*Exercise directions*
Reproduce everything in the entries from the line containing "The initial architecture" down to the line containing "This resulted training", including both of those lines, without any change to the wording.
***
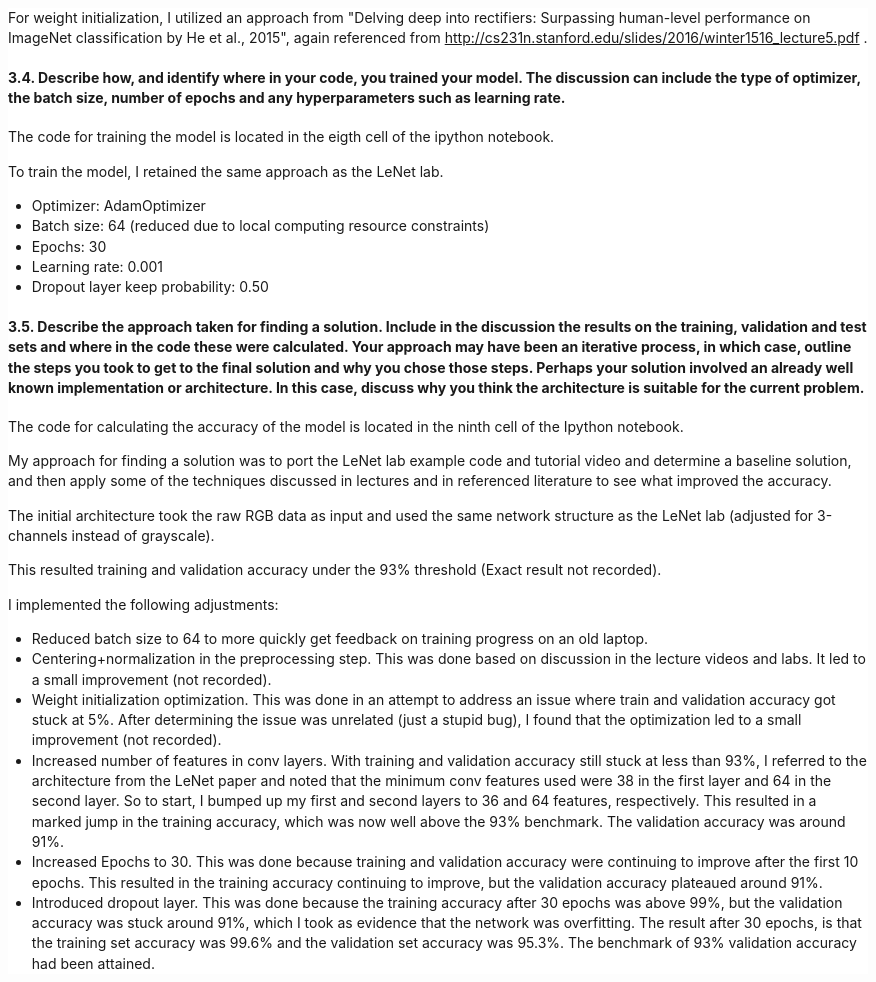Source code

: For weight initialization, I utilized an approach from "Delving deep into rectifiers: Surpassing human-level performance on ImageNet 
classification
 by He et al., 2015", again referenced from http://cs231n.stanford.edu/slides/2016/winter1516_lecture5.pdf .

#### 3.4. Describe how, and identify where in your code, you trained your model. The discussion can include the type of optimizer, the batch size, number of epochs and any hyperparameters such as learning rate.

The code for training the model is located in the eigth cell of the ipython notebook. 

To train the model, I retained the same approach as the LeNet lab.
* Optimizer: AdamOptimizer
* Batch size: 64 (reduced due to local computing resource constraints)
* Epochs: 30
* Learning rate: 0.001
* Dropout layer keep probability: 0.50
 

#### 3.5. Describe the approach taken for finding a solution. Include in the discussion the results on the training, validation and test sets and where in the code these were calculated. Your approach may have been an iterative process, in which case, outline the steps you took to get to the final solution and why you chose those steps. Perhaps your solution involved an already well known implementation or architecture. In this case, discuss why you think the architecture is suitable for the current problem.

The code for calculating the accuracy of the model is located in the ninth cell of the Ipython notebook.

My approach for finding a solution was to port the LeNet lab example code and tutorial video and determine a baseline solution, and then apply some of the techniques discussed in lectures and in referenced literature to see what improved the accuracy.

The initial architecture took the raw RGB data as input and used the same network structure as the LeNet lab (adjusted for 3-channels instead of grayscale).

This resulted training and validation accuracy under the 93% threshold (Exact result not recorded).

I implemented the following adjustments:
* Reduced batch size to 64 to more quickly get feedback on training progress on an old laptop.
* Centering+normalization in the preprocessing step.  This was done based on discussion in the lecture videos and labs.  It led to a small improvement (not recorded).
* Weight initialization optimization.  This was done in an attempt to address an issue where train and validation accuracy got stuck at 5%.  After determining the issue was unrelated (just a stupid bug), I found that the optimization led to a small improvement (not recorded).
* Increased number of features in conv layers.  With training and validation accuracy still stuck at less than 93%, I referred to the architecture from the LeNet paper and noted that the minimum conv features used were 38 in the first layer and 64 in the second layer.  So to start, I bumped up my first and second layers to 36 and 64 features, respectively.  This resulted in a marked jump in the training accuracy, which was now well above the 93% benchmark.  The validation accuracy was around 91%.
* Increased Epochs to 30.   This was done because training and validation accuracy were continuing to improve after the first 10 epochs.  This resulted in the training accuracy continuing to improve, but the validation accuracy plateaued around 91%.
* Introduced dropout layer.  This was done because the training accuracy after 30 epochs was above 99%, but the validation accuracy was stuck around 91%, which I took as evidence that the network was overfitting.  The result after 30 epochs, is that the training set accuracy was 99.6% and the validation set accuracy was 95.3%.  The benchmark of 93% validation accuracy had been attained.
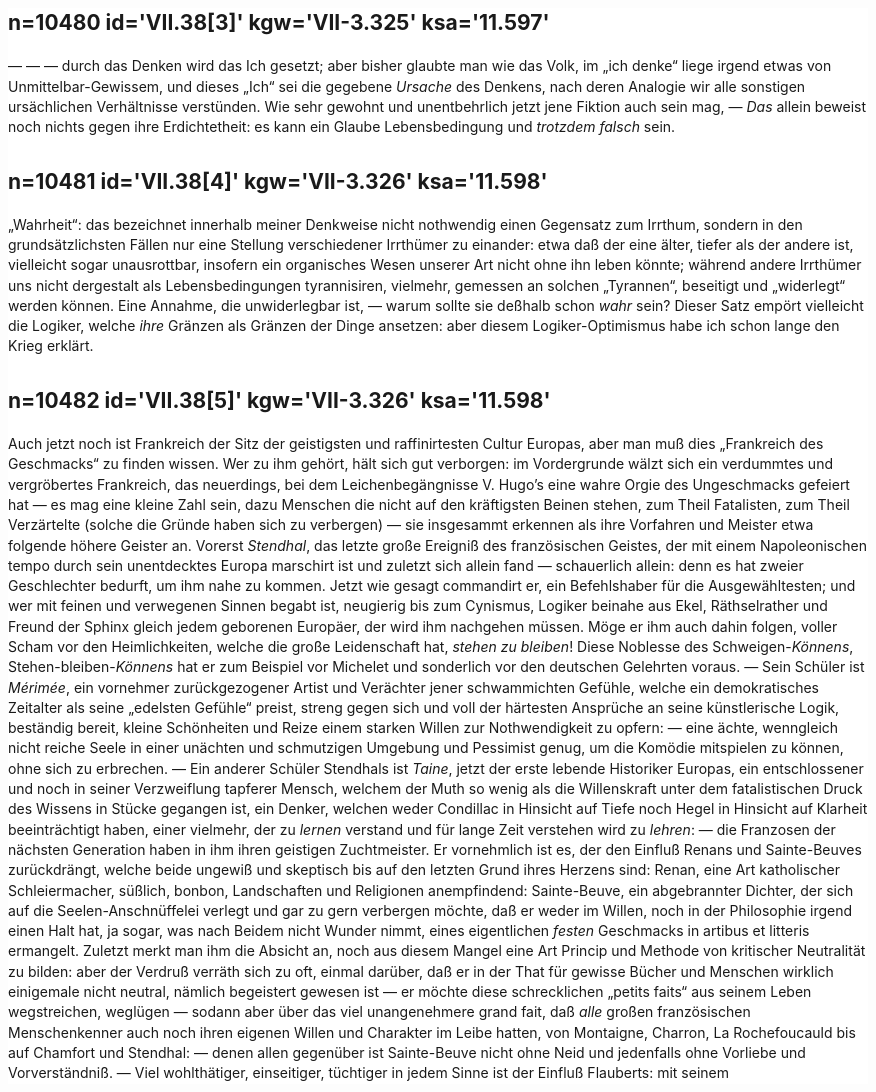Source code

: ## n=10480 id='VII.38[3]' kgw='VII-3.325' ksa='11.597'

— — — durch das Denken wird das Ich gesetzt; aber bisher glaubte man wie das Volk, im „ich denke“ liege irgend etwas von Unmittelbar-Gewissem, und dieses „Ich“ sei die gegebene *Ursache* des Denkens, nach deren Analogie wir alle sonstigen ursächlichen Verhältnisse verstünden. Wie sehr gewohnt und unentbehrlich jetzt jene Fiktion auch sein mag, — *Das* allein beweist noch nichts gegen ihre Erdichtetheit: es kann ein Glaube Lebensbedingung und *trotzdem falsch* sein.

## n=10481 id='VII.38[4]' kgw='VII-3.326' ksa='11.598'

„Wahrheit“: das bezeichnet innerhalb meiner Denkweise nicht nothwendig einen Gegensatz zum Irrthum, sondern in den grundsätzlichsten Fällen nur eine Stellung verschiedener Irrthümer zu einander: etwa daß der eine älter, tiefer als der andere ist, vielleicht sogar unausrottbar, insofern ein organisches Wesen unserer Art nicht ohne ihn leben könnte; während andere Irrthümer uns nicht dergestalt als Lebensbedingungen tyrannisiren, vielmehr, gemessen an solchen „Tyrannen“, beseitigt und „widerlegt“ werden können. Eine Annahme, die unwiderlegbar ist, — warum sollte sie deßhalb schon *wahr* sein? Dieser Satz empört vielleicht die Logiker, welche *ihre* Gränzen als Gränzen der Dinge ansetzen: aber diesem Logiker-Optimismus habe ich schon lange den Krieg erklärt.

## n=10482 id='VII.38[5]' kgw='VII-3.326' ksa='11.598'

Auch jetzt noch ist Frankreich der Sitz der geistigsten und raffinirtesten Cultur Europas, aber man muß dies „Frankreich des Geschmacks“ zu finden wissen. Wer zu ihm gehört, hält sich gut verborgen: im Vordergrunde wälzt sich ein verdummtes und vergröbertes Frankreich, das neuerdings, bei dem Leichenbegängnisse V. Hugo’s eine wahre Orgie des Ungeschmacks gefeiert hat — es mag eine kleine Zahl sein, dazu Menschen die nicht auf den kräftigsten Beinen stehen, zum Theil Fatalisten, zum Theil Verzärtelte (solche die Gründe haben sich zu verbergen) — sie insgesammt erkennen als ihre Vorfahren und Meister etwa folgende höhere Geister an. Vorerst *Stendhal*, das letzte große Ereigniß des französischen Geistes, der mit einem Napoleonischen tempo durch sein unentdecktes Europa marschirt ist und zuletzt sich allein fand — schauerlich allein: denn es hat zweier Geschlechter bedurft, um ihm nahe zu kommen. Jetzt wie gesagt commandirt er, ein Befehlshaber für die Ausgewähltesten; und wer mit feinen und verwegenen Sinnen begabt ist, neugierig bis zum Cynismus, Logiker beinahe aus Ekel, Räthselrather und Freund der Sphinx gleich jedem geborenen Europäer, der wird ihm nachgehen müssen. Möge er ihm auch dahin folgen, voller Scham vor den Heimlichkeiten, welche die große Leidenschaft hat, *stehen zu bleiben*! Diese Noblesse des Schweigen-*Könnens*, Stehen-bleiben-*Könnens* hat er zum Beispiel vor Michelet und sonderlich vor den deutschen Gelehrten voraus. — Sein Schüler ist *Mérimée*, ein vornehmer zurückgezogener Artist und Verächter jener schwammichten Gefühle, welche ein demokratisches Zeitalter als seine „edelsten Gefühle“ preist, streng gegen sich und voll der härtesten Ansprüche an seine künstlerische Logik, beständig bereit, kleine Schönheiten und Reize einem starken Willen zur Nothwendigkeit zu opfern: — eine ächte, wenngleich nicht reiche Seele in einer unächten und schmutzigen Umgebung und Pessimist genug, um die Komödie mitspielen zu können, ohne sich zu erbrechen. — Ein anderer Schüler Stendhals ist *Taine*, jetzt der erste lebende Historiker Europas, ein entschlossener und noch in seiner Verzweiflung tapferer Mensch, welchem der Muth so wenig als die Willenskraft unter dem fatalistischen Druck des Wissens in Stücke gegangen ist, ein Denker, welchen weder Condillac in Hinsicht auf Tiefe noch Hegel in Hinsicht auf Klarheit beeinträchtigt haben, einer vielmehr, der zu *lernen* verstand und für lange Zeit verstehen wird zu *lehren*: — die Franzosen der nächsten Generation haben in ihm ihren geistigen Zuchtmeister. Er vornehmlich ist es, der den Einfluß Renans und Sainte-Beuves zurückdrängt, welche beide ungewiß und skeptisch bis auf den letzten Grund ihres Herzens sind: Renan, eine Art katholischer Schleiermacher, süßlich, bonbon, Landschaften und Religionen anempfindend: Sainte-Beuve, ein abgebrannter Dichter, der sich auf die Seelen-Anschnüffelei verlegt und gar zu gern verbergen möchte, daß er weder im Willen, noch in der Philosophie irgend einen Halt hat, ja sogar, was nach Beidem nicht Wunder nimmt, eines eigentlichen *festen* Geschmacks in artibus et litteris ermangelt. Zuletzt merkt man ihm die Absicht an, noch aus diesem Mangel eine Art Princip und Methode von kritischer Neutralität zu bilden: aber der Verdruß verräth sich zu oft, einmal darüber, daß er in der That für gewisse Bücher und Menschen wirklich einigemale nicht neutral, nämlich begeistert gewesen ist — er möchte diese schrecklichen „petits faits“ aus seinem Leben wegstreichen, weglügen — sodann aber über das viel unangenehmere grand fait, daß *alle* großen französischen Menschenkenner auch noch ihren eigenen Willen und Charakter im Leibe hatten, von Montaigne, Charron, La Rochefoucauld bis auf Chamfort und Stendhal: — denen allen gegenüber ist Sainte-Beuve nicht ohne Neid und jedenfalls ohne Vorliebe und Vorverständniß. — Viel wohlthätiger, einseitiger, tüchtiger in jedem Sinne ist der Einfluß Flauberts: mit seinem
***
*Task result*
The initial architecture took the raw RGB data as input and used the same network structure as the LeNet lab (adjusted for 3-channels instead of grayscale).

This resulted training and validation accuracy under the 93% threshold (Exact result not recorded).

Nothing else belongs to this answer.